SOURCE DOCUMENT:
################

Dealing with hard problems:

Computational problems can be categorized according to the complexity of the problem. In the course we will define the two classes P and NP. Problems in the class P can be solved efficiently, whereas we have no efficient algorithms for solving NP-hard problems. Many natural problems are NP-hard. In order to deal with them we need will look at how to find non-optimal or approximative solutions. This can often be done efficiently, and the course will present some approximation algorithms for NP-hard problems. We will also look at how to show that a problem is NP-hard.

RAM algorithms:

Data in a computer is represented as words of bits. The computer deals with all bits in a word in parallel. This fact can be used when designing algorithms, to get more efficient algorithms. RAM stands for Random Access Machine, and when we talk about RAM algorithms we mean that we use the fact that the computer works in parallel on a whole word and that words of data and words of addresses is the same, i.e. we can manipulate addresses in the same way as we can manipulate data. We will look at algorithms that uses this more realistic model of the computer to improve efficiency. See the schedule above for more details.

Literature

Selected chapters from Introduction to Algorithms, Cormen, Leiserson, Rivest, and Stein, research papers, course notes and handouts.

Course goal

The goal with this course is to make you comfortable with both theoretical and practical challenging problems in the area of algorithms and data structures.
You should be able to read and apply recent research techniques in the field.
An overall goal is that students get a sufficient knowledge to be able to independently address algorithmic research questions after the course, e.g. as a thesis project.

After the course the student should be able to:

Describe the difference between and meaning of different models of computation.

Show that a problem is NP-hard.

Apply the algorithms and data structures presented in the course, when designing a program.

Read and point out the most important ideas in an algorithmic research paper.

Efficiently solve challenging programming tasks, by applying algorithmic research results.

Prerequisites

The students should be familiar with basic algorithms, data structures and time and space analysis of algorithms. In particular the students should know and understand lists, queues, stacks, search trees, hashing, sorting algorithms, basic graph algorithms, Big-oh and Omega notation, amortized analysis, and dynamic programming.

################

PROBLEMS:
(1) In the course description, what does RAM stand for?
(2) Using the course description, explain why the course looks at non-optimal or approximative solutions for NP-hard problems.
These rows were drawn from a different source than the text above.

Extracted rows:
################

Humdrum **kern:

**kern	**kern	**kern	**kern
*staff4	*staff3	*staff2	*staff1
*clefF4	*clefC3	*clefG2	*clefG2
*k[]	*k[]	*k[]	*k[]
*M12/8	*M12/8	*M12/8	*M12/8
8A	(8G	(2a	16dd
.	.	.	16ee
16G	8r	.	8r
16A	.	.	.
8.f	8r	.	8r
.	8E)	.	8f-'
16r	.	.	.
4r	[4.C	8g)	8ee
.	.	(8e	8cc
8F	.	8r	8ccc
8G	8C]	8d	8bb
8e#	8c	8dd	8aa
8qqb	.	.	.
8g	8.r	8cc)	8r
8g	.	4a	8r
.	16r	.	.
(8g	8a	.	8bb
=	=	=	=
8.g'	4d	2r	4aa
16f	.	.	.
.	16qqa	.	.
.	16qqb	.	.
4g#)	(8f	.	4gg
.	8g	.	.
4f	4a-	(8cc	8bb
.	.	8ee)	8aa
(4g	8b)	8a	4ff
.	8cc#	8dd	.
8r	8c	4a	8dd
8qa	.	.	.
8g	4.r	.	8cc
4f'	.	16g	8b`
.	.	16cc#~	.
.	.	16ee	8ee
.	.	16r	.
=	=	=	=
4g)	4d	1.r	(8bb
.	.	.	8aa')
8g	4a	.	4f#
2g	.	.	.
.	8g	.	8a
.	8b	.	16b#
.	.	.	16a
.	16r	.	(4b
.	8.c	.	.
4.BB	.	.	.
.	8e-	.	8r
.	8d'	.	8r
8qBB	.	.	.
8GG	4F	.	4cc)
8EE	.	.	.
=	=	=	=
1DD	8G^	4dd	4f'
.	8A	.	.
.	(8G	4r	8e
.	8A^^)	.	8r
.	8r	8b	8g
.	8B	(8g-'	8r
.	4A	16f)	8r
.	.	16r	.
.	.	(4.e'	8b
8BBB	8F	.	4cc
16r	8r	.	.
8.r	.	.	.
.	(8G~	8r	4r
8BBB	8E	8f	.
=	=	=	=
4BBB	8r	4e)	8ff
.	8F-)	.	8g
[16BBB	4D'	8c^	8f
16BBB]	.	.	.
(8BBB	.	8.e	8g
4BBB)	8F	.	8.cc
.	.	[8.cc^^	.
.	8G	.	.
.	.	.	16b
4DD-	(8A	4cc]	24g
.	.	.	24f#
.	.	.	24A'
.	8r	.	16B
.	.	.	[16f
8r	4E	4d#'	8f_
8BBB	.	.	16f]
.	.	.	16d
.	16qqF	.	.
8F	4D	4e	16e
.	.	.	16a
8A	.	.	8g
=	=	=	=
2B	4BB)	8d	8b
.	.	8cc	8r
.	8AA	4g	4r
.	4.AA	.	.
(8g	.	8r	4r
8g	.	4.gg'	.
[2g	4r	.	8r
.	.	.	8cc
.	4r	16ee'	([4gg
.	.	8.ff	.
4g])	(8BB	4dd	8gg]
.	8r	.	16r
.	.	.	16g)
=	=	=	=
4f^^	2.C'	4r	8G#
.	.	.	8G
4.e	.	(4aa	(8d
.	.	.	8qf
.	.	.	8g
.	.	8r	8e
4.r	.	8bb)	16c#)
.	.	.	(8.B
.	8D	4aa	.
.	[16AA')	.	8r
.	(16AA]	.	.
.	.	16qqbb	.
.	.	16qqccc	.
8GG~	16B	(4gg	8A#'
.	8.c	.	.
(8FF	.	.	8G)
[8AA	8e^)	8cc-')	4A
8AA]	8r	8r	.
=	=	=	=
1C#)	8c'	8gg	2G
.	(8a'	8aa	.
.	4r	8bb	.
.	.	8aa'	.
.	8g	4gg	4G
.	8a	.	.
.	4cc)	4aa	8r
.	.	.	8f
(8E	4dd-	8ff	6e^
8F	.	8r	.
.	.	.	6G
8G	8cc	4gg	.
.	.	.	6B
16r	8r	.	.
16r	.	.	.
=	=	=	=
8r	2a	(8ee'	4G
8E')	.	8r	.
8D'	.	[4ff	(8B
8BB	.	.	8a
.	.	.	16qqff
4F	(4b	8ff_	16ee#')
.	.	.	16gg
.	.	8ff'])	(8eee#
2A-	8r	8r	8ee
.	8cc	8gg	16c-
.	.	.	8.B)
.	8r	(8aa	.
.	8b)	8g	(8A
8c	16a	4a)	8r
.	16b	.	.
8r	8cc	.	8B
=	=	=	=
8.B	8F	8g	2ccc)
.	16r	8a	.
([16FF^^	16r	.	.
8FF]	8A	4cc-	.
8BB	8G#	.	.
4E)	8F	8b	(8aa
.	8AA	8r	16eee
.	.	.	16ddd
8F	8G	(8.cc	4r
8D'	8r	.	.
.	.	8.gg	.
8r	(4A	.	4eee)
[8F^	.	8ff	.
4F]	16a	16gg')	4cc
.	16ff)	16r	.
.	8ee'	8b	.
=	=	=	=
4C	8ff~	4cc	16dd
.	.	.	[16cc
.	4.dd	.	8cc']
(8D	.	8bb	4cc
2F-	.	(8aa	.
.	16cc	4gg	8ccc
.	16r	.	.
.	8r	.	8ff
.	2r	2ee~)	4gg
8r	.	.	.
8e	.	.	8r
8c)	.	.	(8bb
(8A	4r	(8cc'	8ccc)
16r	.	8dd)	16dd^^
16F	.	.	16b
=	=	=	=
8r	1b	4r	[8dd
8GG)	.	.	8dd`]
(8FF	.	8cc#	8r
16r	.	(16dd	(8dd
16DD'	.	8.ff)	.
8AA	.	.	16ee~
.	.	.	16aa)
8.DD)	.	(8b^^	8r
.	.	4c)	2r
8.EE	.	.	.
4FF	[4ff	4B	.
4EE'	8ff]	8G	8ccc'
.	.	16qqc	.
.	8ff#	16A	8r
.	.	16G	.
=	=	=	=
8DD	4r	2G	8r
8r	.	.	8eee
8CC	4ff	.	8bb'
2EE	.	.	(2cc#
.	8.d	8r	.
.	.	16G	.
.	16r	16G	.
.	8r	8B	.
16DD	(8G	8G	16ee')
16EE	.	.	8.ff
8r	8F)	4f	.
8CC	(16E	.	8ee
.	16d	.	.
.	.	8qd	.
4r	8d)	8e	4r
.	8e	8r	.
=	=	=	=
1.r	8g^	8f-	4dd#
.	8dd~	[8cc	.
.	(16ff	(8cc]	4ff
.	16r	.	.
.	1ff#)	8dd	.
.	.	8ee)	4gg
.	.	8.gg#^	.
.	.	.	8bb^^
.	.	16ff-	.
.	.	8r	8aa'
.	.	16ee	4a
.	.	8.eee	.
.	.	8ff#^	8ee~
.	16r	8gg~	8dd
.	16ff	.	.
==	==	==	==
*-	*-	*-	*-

################

RESULTS FOR EACH TASK:
(1) Random Access Machine.

(2) There are no efficient algorithms for solving NP-hard problems, yet many natural problems are NP-hard. Finding non-optimal or approximative solutions can often be done efficiently, so the course presents approximation algorithms to deal with them.